Sajjan doit partir
OTTAWA | Le ministre de la Défense nationale, Harjit Sajjan, a perdu l’autorité morale de mener le combat contre les agressions sexuelles dans les Forces armées canadiennes.
Justin Trudeau ferait bien d’en prendre acte le plus rapidement possible. Ce serait la moindre des choses.
Son gouvernement a lamentablement échoué à faire progresser cette cause depuis qu’il a été porté au pouvoir en 2015.
M. Sajjan a annoncé hier le déclenchement d’une autre enquête sur ce fléau qui gangrène l’armée. L’art de pelleter un problème épineux après des élections.
C’est aussi un spectaculaire aveu d’échec.
Cette nouvelle enquête n’est pas nécessaire. Beaucoup a été dit dans le rapport Deschamps, qui a été rendu public il y a six ans.
Les survivantes ont besoin d’un endroit, un « centre indépendant » où se confier et porter plainte à l’extérieur de la chaîne de commandement.
C’était LA principale recommandation à laquelle est arrivée l’ex-juge Deschamps.
On demande maintenant à une autre ex-juge de la Cour suprême, Louise Arbour, de trouver des solutions « concrètes » pour la
« mise en place d’un système de signalement ».

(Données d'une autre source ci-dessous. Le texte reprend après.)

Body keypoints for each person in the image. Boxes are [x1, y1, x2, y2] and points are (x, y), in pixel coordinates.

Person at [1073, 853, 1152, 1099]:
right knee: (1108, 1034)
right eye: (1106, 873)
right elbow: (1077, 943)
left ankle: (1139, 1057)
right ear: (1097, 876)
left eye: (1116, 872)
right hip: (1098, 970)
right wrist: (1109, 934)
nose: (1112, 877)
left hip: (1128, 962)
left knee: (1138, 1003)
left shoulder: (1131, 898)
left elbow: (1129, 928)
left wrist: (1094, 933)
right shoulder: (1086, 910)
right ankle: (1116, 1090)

La Défense nationale et le gouvernement Trudeau n’ont-ils rien à proposer, après tout ce temps ?
DU THÉÂTRE
M. Sajjan a eu l’audace d’affirmer que l’heure est à l’action et que les beaux discours ne suffisent plus. Du judo mental d’une étonnante malhonnêteté.

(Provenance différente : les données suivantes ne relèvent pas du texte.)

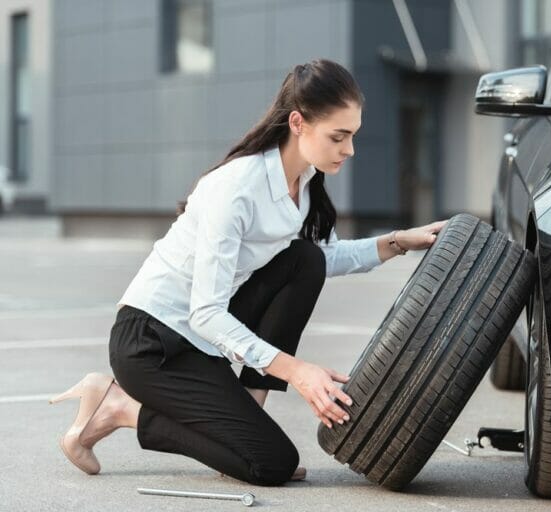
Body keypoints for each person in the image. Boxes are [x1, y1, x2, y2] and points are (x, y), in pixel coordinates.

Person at [49, 59, 447, 486]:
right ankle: (118, 407)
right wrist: (296, 371)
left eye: (353, 136)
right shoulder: (237, 188)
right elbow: (206, 312)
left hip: (201, 339)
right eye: (338, 136)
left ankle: (246, 420)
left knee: (305, 260)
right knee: (272, 464)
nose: (349, 150)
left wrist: (398, 242)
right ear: (298, 123)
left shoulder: (304, 184)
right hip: (152, 344)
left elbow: (324, 259)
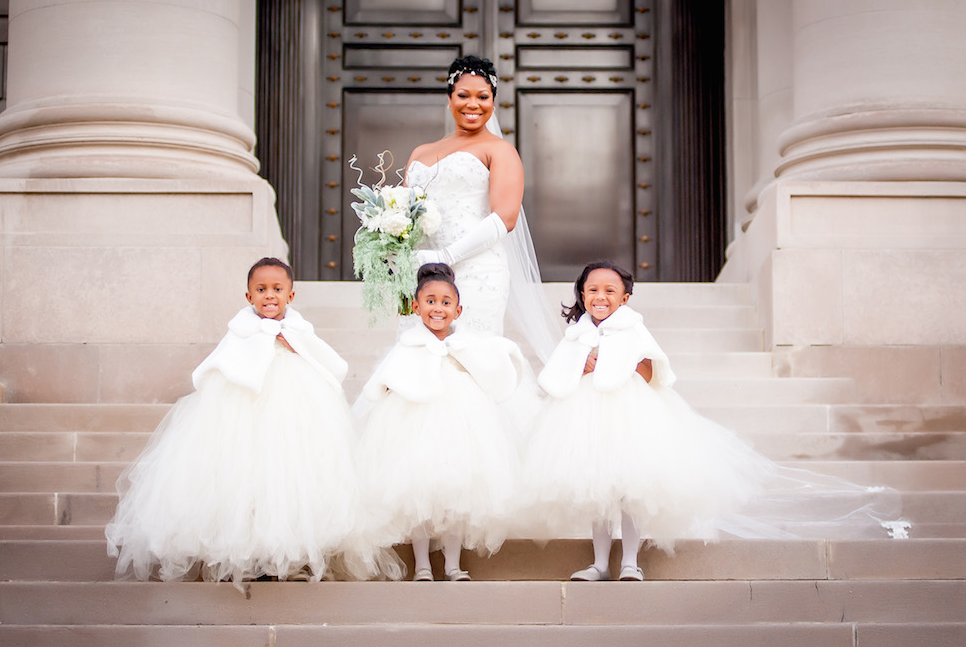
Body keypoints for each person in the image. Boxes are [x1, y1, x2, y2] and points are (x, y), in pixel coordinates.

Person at [522, 260, 906, 582]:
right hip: (585, 420)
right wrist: (582, 363)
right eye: (592, 290)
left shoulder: (632, 327)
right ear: (582, 294)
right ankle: (599, 563)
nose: (600, 297)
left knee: (630, 489)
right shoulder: (578, 333)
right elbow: (560, 371)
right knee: (597, 492)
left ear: (625, 297)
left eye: (609, 291)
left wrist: (612, 364)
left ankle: (630, 562)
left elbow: (651, 370)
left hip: (630, 416)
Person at [105, 258, 363, 589]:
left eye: (277, 289)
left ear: (291, 295)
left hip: (293, 414)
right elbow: (215, 367)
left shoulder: (300, 331)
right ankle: (247, 557)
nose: (269, 296)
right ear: (248, 296)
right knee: (246, 483)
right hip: (244, 415)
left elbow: (326, 362)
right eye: (261, 290)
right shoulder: (240, 330)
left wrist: (293, 348)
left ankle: (288, 557)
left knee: (288, 482)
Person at [354, 264, 527, 581]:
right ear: (416, 306)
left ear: (458, 310)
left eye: (446, 302)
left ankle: (452, 563)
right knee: (417, 490)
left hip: (461, 420)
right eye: (430, 301)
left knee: (457, 490)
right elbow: (385, 379)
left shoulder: (465, 344)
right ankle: (422, 563)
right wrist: (392, 386)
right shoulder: (409, 344)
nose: (438, 308)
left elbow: (488, 371)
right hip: (414, 423)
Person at [405, 55, 560, 360]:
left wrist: (446, 256)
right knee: (418, 355)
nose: (473, 104)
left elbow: (505, 218)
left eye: (483, 97)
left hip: (477, 270)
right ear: (450, 98)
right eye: (463, 95)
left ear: (493, 101)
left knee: (471, 358)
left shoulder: (499, 151)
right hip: (422, 271)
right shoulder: (420, 152)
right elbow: (406, 214)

« C’est prendre les gens pour des imbéciles », m’a lancé en entrevue, exaspéré, l’ex-colonel et avocat Michel Drapeau.
M. Sajjan est ministre de la Défense depuis six ans. La cause des femmes dans l’armée n’a pas avancé d’un iota sous son règne.

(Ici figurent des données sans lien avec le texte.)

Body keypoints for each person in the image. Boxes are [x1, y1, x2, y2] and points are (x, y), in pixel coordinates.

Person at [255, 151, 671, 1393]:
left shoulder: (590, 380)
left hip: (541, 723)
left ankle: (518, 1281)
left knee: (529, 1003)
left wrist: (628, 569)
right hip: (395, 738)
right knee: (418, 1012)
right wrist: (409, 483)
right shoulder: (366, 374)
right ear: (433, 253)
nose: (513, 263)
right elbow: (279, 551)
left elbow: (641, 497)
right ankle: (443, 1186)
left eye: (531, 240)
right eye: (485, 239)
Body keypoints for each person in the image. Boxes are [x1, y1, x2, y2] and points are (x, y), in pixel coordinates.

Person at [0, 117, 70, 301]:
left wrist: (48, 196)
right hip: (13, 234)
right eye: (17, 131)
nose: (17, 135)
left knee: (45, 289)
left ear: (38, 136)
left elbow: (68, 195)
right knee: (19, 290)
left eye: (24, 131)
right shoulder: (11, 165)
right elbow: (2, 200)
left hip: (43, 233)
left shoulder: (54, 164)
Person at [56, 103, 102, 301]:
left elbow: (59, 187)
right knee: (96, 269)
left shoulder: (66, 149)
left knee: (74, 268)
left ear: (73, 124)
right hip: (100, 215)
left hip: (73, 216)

On pourrait même dire qu’elle a régressé.
Le momentum créé par le rapport Deschamps, dont a découlé l’opération HONOUR, s’est complètement effondré.
COMPLICE
Au lieu de s’attaquer au problème, le gouvernement Trudeau s’est montré complice du statu quo entretenu par les hauts dirigeants des Forces armées canadiennes.
Trois de ses plus hauts gradés sont aujourd’hui visés par des allégations d’inconduites sexuelles, soit l’ex-major général Jonathan Vance, l’amiral Art Mcdonald et le vice-amiral Haydn Edmundson.
On aurait tort d’y voir le signe qu’un ménage est en cours dans les Forces. C’est plutôt en dépit d’elles que la police militaire a ouvert des enquêtes, à la suite de reportages dans les médias.
Que savaient Justin Trudeau, son entourage et son ministre de la Défense des allégations d’inconduites sexuelles visant l’ex-chef des armées Jonathan Vance ?
Probablement plus qu’ils ne voudraient l’admettre.
Justin Trudeau, lui, jure qu’il ne savait rien. Soit. Mais sa plus proche conseillère, Katie Telford, avait été mise au courant. Idem dans le cas de M. Sajjan.
Un joli fait d’armes pour un gouvernement qui se prétend féministe.
Tout cela n’enlève rien au travail remarquable qu’accomplira sans doute Mme Arbour.
En revanche, par son inaction des six dernières années, M. Sajjan a démontré qu’il n’était pas l’homme de la situation.